Task details: With pictures left out, extract every line between the start of the records below and the line holding "G04 Gerber Fmt", inclusive.

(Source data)

_ _ _

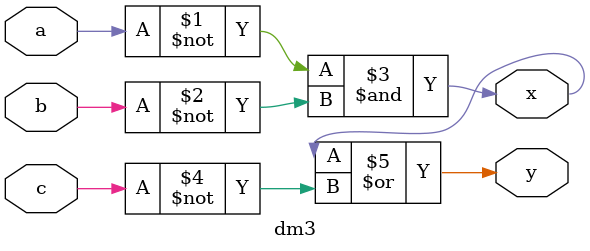
<source format=v>
`timescale 1ns / 1ps

module dm3(
    input a, b, c,
    output x, y
    );

assign x = ~a&~b;
assign y = x|~c;
endmodule

</source>
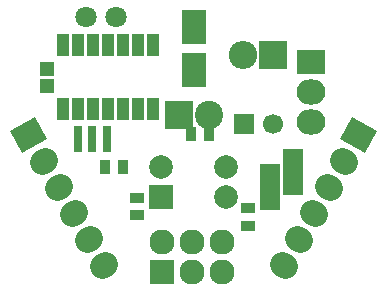
<source format=gts>
G04 #@! TF.FileFunction,Soldermask,Top*
%FSLAX46Y46*%
G04 Gerber Fmt 4.6, Leading zero omitted, Abs format (unit mm)*
G04 Created by KiCad (PCBNEW 4.0.2-stable) date Wednesday, September 07, 2016 'amt' 02:23:24 am*
%MOMM*%
G01*
G04 APERTURE LIST*
%ADD10C,0.100000*%
%ADD11R,1.700000X1.700000*%
%ADD12C,1.700000*%
%ADD13R,1.150000X1.200000*%
%ADD14R,2.000200X3.000960*%
%ADD15R,2.400000X2.400000*%
%ADD16C,2.400000*%
%ADD17R,1.000000X1.900000*%
%ADD18O,2.398980X2.398980*%
%ADD19R,2.398980X2.398980*%
%ADD20R,2.127200X2.127200*%
%ADD21O,2.127200X2.127200*%
%ADD22C,1.797000*%
%ADD23R,1.300000X0.900000*%
%ADD24R,0.900000X1.300000*%
%ADD25R,2.000000X2.000000*%
%ADD26C,2.000000*%
%ADD27R,0.800000X2.300000*%
%ADD28R,1.670000X1.365200*%
%ADD29C,2.127200*%
%ADD30R,2.432000X2.127200*%
%ADD31O,2.432000X2.127200*%
G04 APERTURE END LIST*
D10*
D11*
X161711000Y-118872000D03*
D12*
X164211000Y-118872000D03*
D13*
X145034000Y-115697000D03*
X145034000Y-114197000D03*
D14*
X157480000Y-110698280D03*
X157480000Y-114300000D03*
D15*
X156210000Y-118110000D03*
D16*
X158750000Y-118110000D03*
D17*
X146431000Y-117602000D03*
X147701000Y-117602000D03*
X148971000Y-117602000D03*
X150241000Y-117602000D03*
X151511000Y-117602000D03*
X152781000Y-117602000D03*
X154051000Y-117602000D03*
X154051000Y-112202000D03*
X152781000Y-112202000D03*
X151511000Y-112202000D03*
X150241000Y-112202000D03*
X148971000Y-112202000D03*
X147701000Y-112202000D03*
X146431000Y-112202000D03*
D18*
X161671000Y-113030000D03*
D19*
X164211000Y-113030000D03*
D20*
X154813000Y-131445000D03*
D21*
X154813000Y-128905000D03*
X157353000Y-131445000D03*
X157353000Y-128905000D03*
X159893000Y-131445000D03*
X159893000Y-128905000D03*
D22*
X150876000Y-109855000D03*
X148336000Y-109855000D03*
D23*
X162052000Y-127496000D03*
X162052000Y-125996000D03*
D24*
X151511000Y-122555000D03*
X150011000Y-122555000D03*
X158750000Y-119761000D03*
X157250000Y-119761000D03*
D25*
X154730000Y-125095000D03*
D26*
X154730000Y-122555000D03*
X160230000Y-122555000D03*
X160230000Y-125095000D03*
D27*
X147714000Y-120142000D03*
X148914000Y-120142000D03*
X150114000Y-120142000D03*
D23*
X152654000Y-125107000D03*
X152654000Y-126607000D03*
D28*
X163957000Y-122936000D03*
X163957000Y-124206000D03*
X163957000Y-125476000D03*
D10*
G36*
X142988713Y-121340582D02*
X141925113Y-119498372D01*
X144031287Y-118282372D01*
X145094887Y-120124582D01*
X142988713Y-121340582D01*
X142988713Y-121340582D01*
G37*
D29*
X144648018Y-122087382D02*
X144911982Y-121934982D01*
X145918018Y-124287086D02*
X146181982Y-124134686D01*
X147188018Y-126486791D02*
X147451982Y-126334391D01*
X148458018Y-128686495D02*
X148721982Y-128534095D01*
X149728018Y-130886200D02*
X149991982Y-130733800D01*
D10*
G36*
X169865113Y-120124582D02*
X170928713Y-118282372D01*
X173034887Y-119498372D01*
X171971287Y-121340582D01*
X169865113Y-120124582D01*
X169865113Y-120124582D01*
G37*
D29*
X170048018Y-121934982D02*
X170311982Y-122087382D01*
X168778018Y-124134686D02*
X169041982Y-124287086D01*
X167508018Y-126334391D02*
X167771982Y-126486791D01*
X166238018Y-128534095D02*
X166501982Y-128686495D01*
X164968018Y-130733800D02*
X165231982Y-130886200D01*
D30*
X167386000Y-113665000D03*
D31*
X167386000Y-116205000D03*
X167386000Y-118745000D03*
D28*
X165862000Y-124206000D03*
X165862000Y-122936000D03*
X165862000Y-121666000D03*
M02*

</source>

_ _ _

Completed task:
<source format=v>
`timescale 1ns / 1ps

module dm3(
    input a, b, c,
    output x, y
    );

assign x = ~a&~b;
assign y = x|~c;
endmodule

</source>
<source format=gts>
G04 #@! TF.FileFunction,Soldermask,Top*
%FSLAX46Y46*%
G04 Gerber Fmt 4.6, Leading zero omitted, Abs format (unit mm)*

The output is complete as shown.